***** Reading passage *****

The tentative “memorandum of understanding” with Iran has caused glee on the Left and furor among many on the Right. The Left might welcome “peace,” but surely not as much as it enjoys infighting on the Right over the details.

If last week Democrats were calling President Donald Trump a fascist warmonger, now they deride his peace efforts as those of a Neville Chamberlain patsy. Within 24 hours, the Left’s talking points shifted from a mad bomber-style Curtis LeMay in the White House to an impotent appeaser.

HANSON: Don't forget the broader context of the Iranian memorandum Back to video

A week ago, some Republicans were arguing that not one of the prior seven presidents had dared to use force to stop Iran’s nuclear program. Now some of them are deriding him as an Iranian enabler.

There are legitimate concerns about the tentative memorandum, including the idea of third-party cash infusions to the regime and claims that violence in Lebanon is somehow Israel’s fault. In truth, history shows that Hezbollah, with Iranian financial support, consistently instigates the killing and then whines when Israel — or the U.S. in past conflicts — responds disproportionately.

***** Supplied records *****

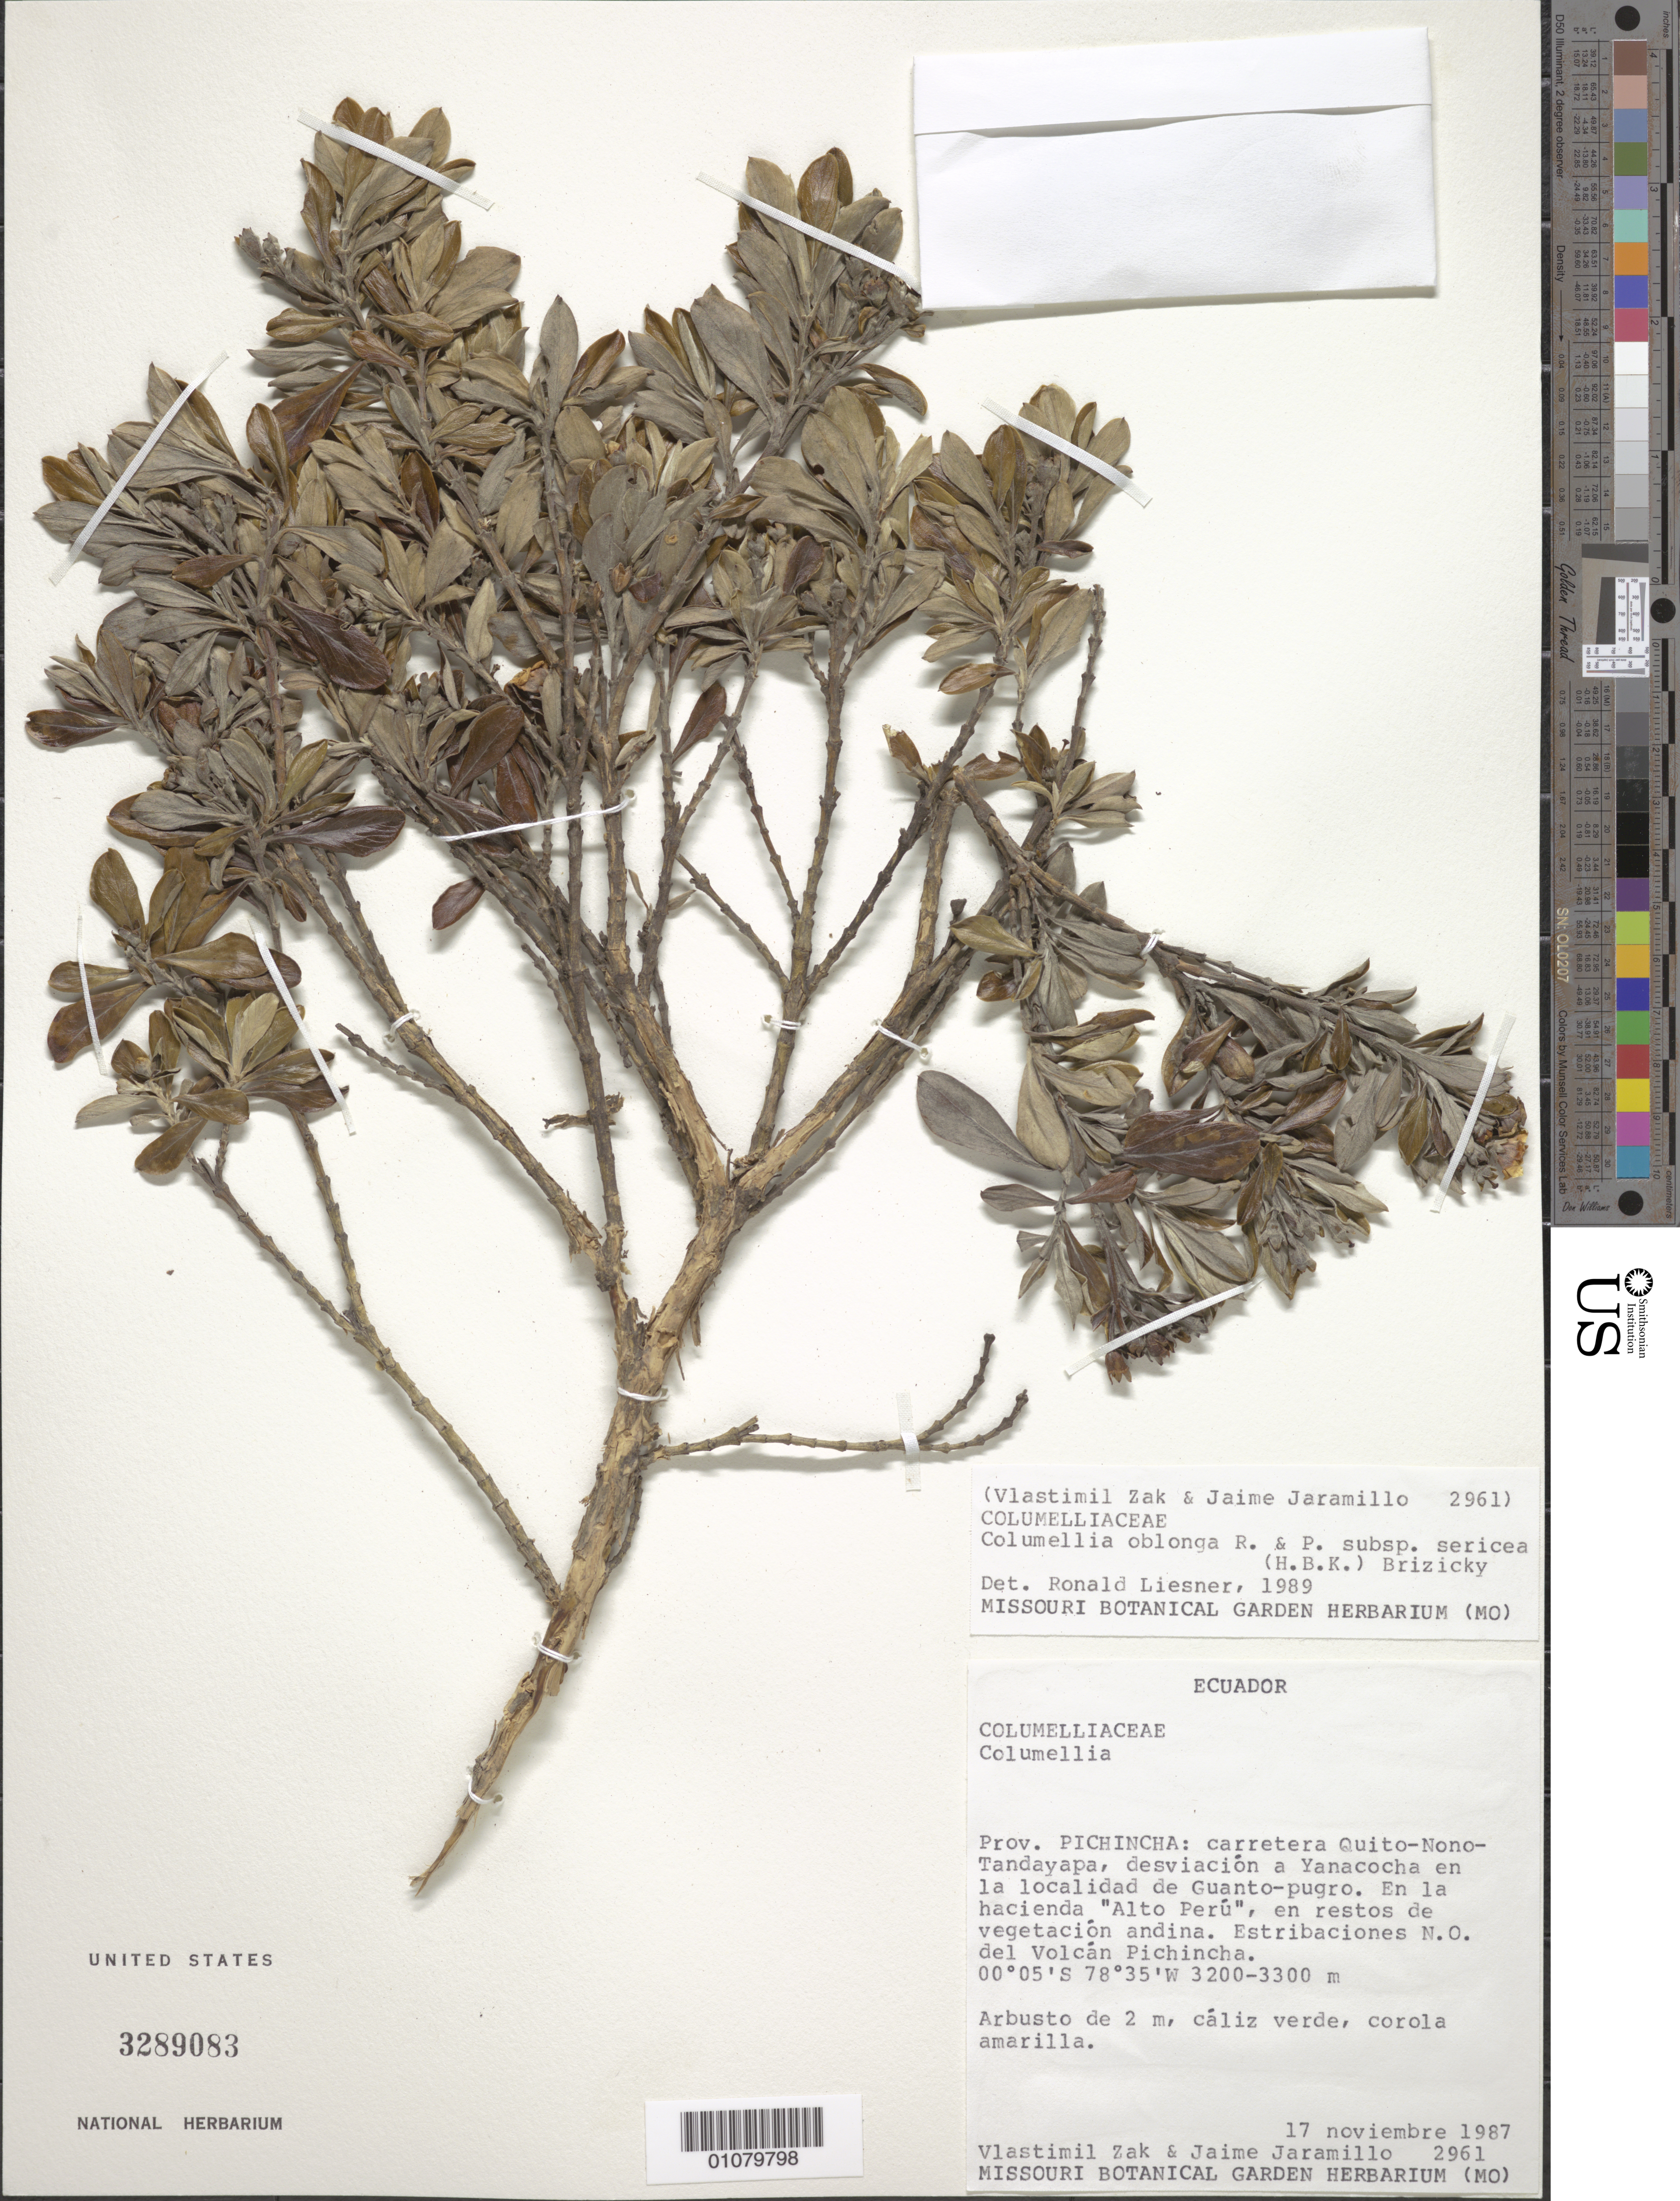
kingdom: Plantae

*****
***** Supplied records *****

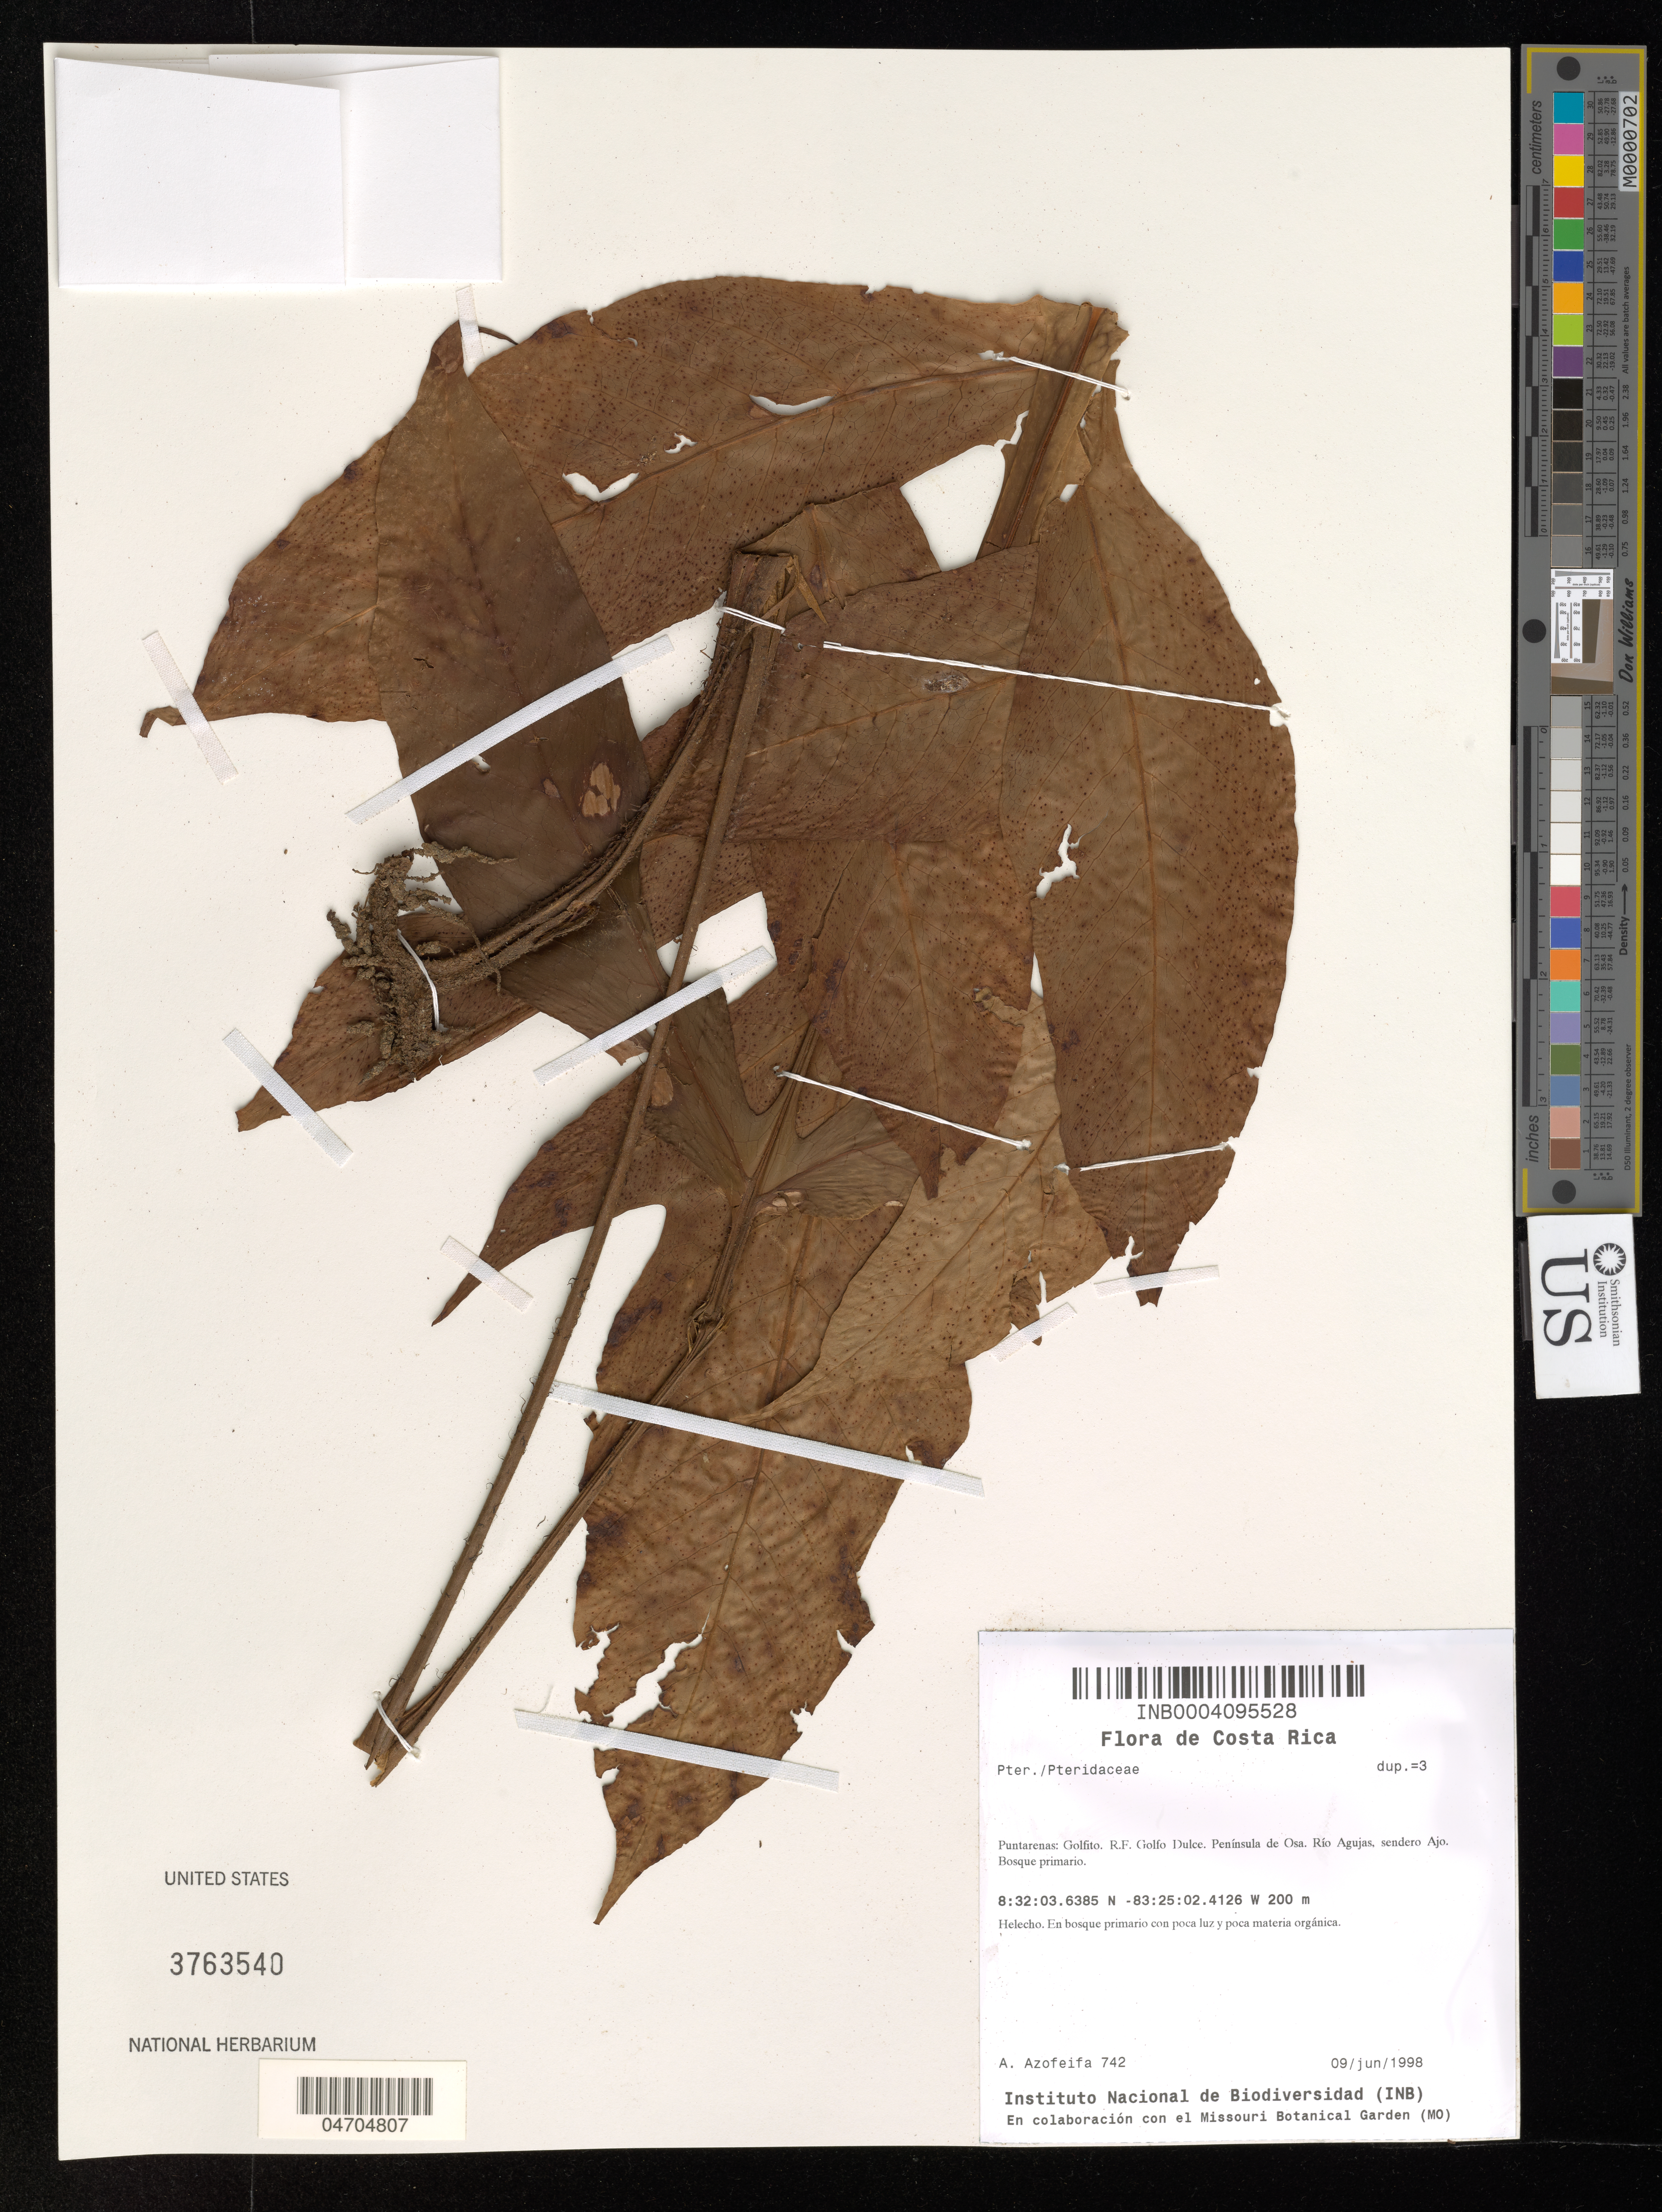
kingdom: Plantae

*****

▶ _To-do list_
(1) Reproduce the passage on the Iran memorandum word for word, beginning at "If last week" and stopping after "an impotent appeaser.".
(2) Carry on the commentary about the Iran memorandum from its last sentence.

▶ _Exercise results_
(1)
If last week Democrats were calling President Donald Trump a fascist warmonger, now they deride his peace efforts as those of a Neville Chamberlain patsy. Within 24 hours, the Left’s talking points shifted from a mad bomber-style Curtis LeMay in the White House to an impotent appeaser.

(2)
That said, much of the current hysteria assumes a radical change in Trump’s strategy rather than a continuity that has brought us to the current denouement. It also does not consider the wider strategic context of the memorandum, the critical role of domestic public opinion in shaping how wars are conducted, or the broader strategy of isolating and weakening the regime.

A closer look at the current position of the U.S. suggests it has done an enormous amount of fiscal, economic, and military damage to Iran — the full extent of which will not be known until foreigners are allowed into the country.

So why did Trump agree to a memorandum that does not treat Iran as a strategically defeated opponent without options?

Do we really want to micro-manage Iran?

Iran has been militarily devastated, but it does not yet consider itself strategically inert. The regime has little concern for the welfare of its own people and assumes Trump will not retaliate against dual-use targets in the manner of most past presidents who ordered bombing campaigns.

Remember, Trump could have gotten a much better deal had we dealt with the Iranians as we did with the once-defeated Iraqis and Taliban, whose governments were forcibly replaced by ones more agreeable to U.S. demands.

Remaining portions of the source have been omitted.